- SUPPLIED DATA -
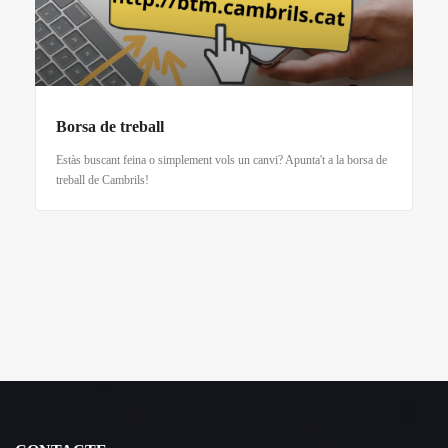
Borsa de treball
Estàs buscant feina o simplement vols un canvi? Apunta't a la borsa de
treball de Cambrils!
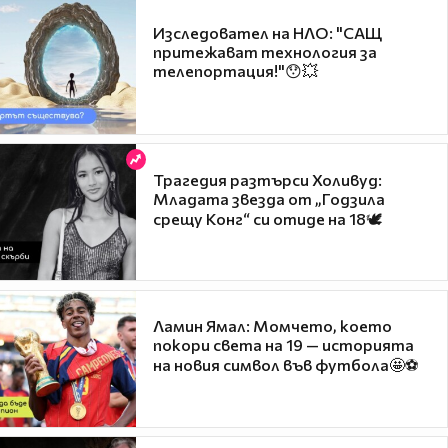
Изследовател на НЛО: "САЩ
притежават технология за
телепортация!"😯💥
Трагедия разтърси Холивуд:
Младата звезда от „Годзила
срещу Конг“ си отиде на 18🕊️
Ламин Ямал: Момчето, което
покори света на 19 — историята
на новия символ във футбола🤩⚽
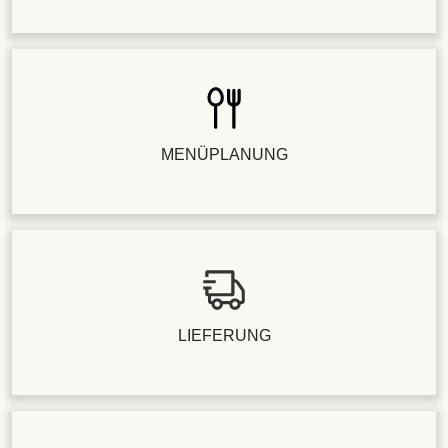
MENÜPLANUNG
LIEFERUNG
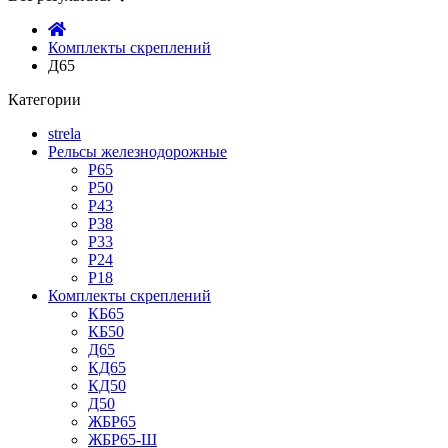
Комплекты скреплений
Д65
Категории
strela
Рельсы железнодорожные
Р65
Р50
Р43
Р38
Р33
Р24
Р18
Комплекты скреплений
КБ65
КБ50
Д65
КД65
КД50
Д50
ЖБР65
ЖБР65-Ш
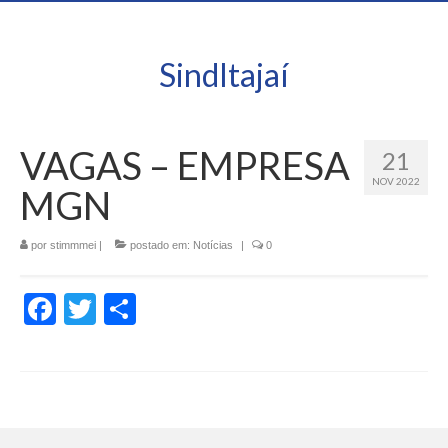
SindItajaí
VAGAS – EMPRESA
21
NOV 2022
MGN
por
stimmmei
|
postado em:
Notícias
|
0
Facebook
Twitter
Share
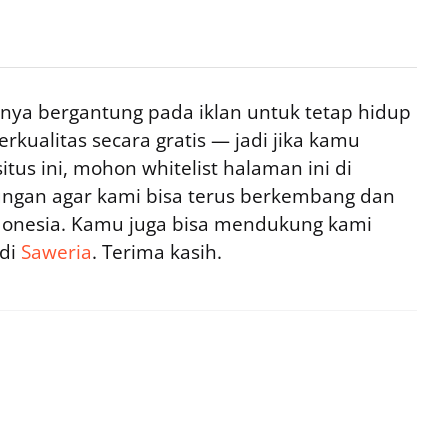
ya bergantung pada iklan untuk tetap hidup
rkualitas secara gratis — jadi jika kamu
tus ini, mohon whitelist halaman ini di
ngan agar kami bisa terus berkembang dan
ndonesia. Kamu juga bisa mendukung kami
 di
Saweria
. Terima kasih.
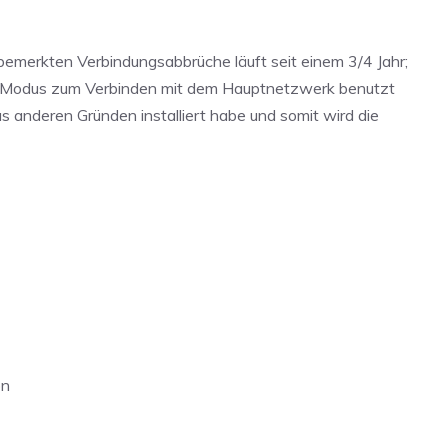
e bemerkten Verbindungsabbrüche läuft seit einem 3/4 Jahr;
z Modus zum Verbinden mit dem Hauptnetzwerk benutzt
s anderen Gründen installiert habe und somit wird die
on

- EXERCISE DETAILS -
Copy the records above exactly. The pictures are not part of the copy.

- ANSWER TO THIS EXERCISE -
Borsa de treball
Estàs buscant feina o simplement vols un canvi? Apunta't a la borsa de
treball de Cambrils!
Изследовател на НЛО: "САЩ
притежават технология за
телепортация!"😯💥
Трагедия разтърси Холивуд:
Младата звезда от „Годзила
срещу Конг“ си отиде на 18🕊️
Ламин Ямал: Момчето, което
покори света на 19 — историята
на новия символ във футбола🤩⚽
MENÜPLANUNG
LIEFERUNG
Комплекты скреплений
Д65
Категории
strela
Рельсы железнодорожные
Р65
Р50
Р43
Р38
Р33
Р24
Р18
Комплекты скреплений
КБ65
КБ50
Д65
КД65
КД50
Д50
ЖБР65
ЖБР65-Ш
SindItajaí
VAGAS – EMPRESA
21
NOV 2022
MGN
por
stimmmei
|
postado em:
Notícias
|
0
Facebook
Twitter
Share
ya bergantung pada iklan untuk tetap hidup
rkualitas secara gratis — jadi jika kamu
tus ini, mohon whitelist halaman ini di
ngan agar kami bisa terus berkembang dan
ndonesia. Kamu juga bisa mendukung kami
 di
Saweria
. Terima kasih.
e bemerkten Verbindungsabbrüche läuft seit einem 3/4 Jahr;
z Modus zum Verbinden mit dem Hauptnetzwerk benutzt
s anderen Gründen installiert habe und somit wird die
on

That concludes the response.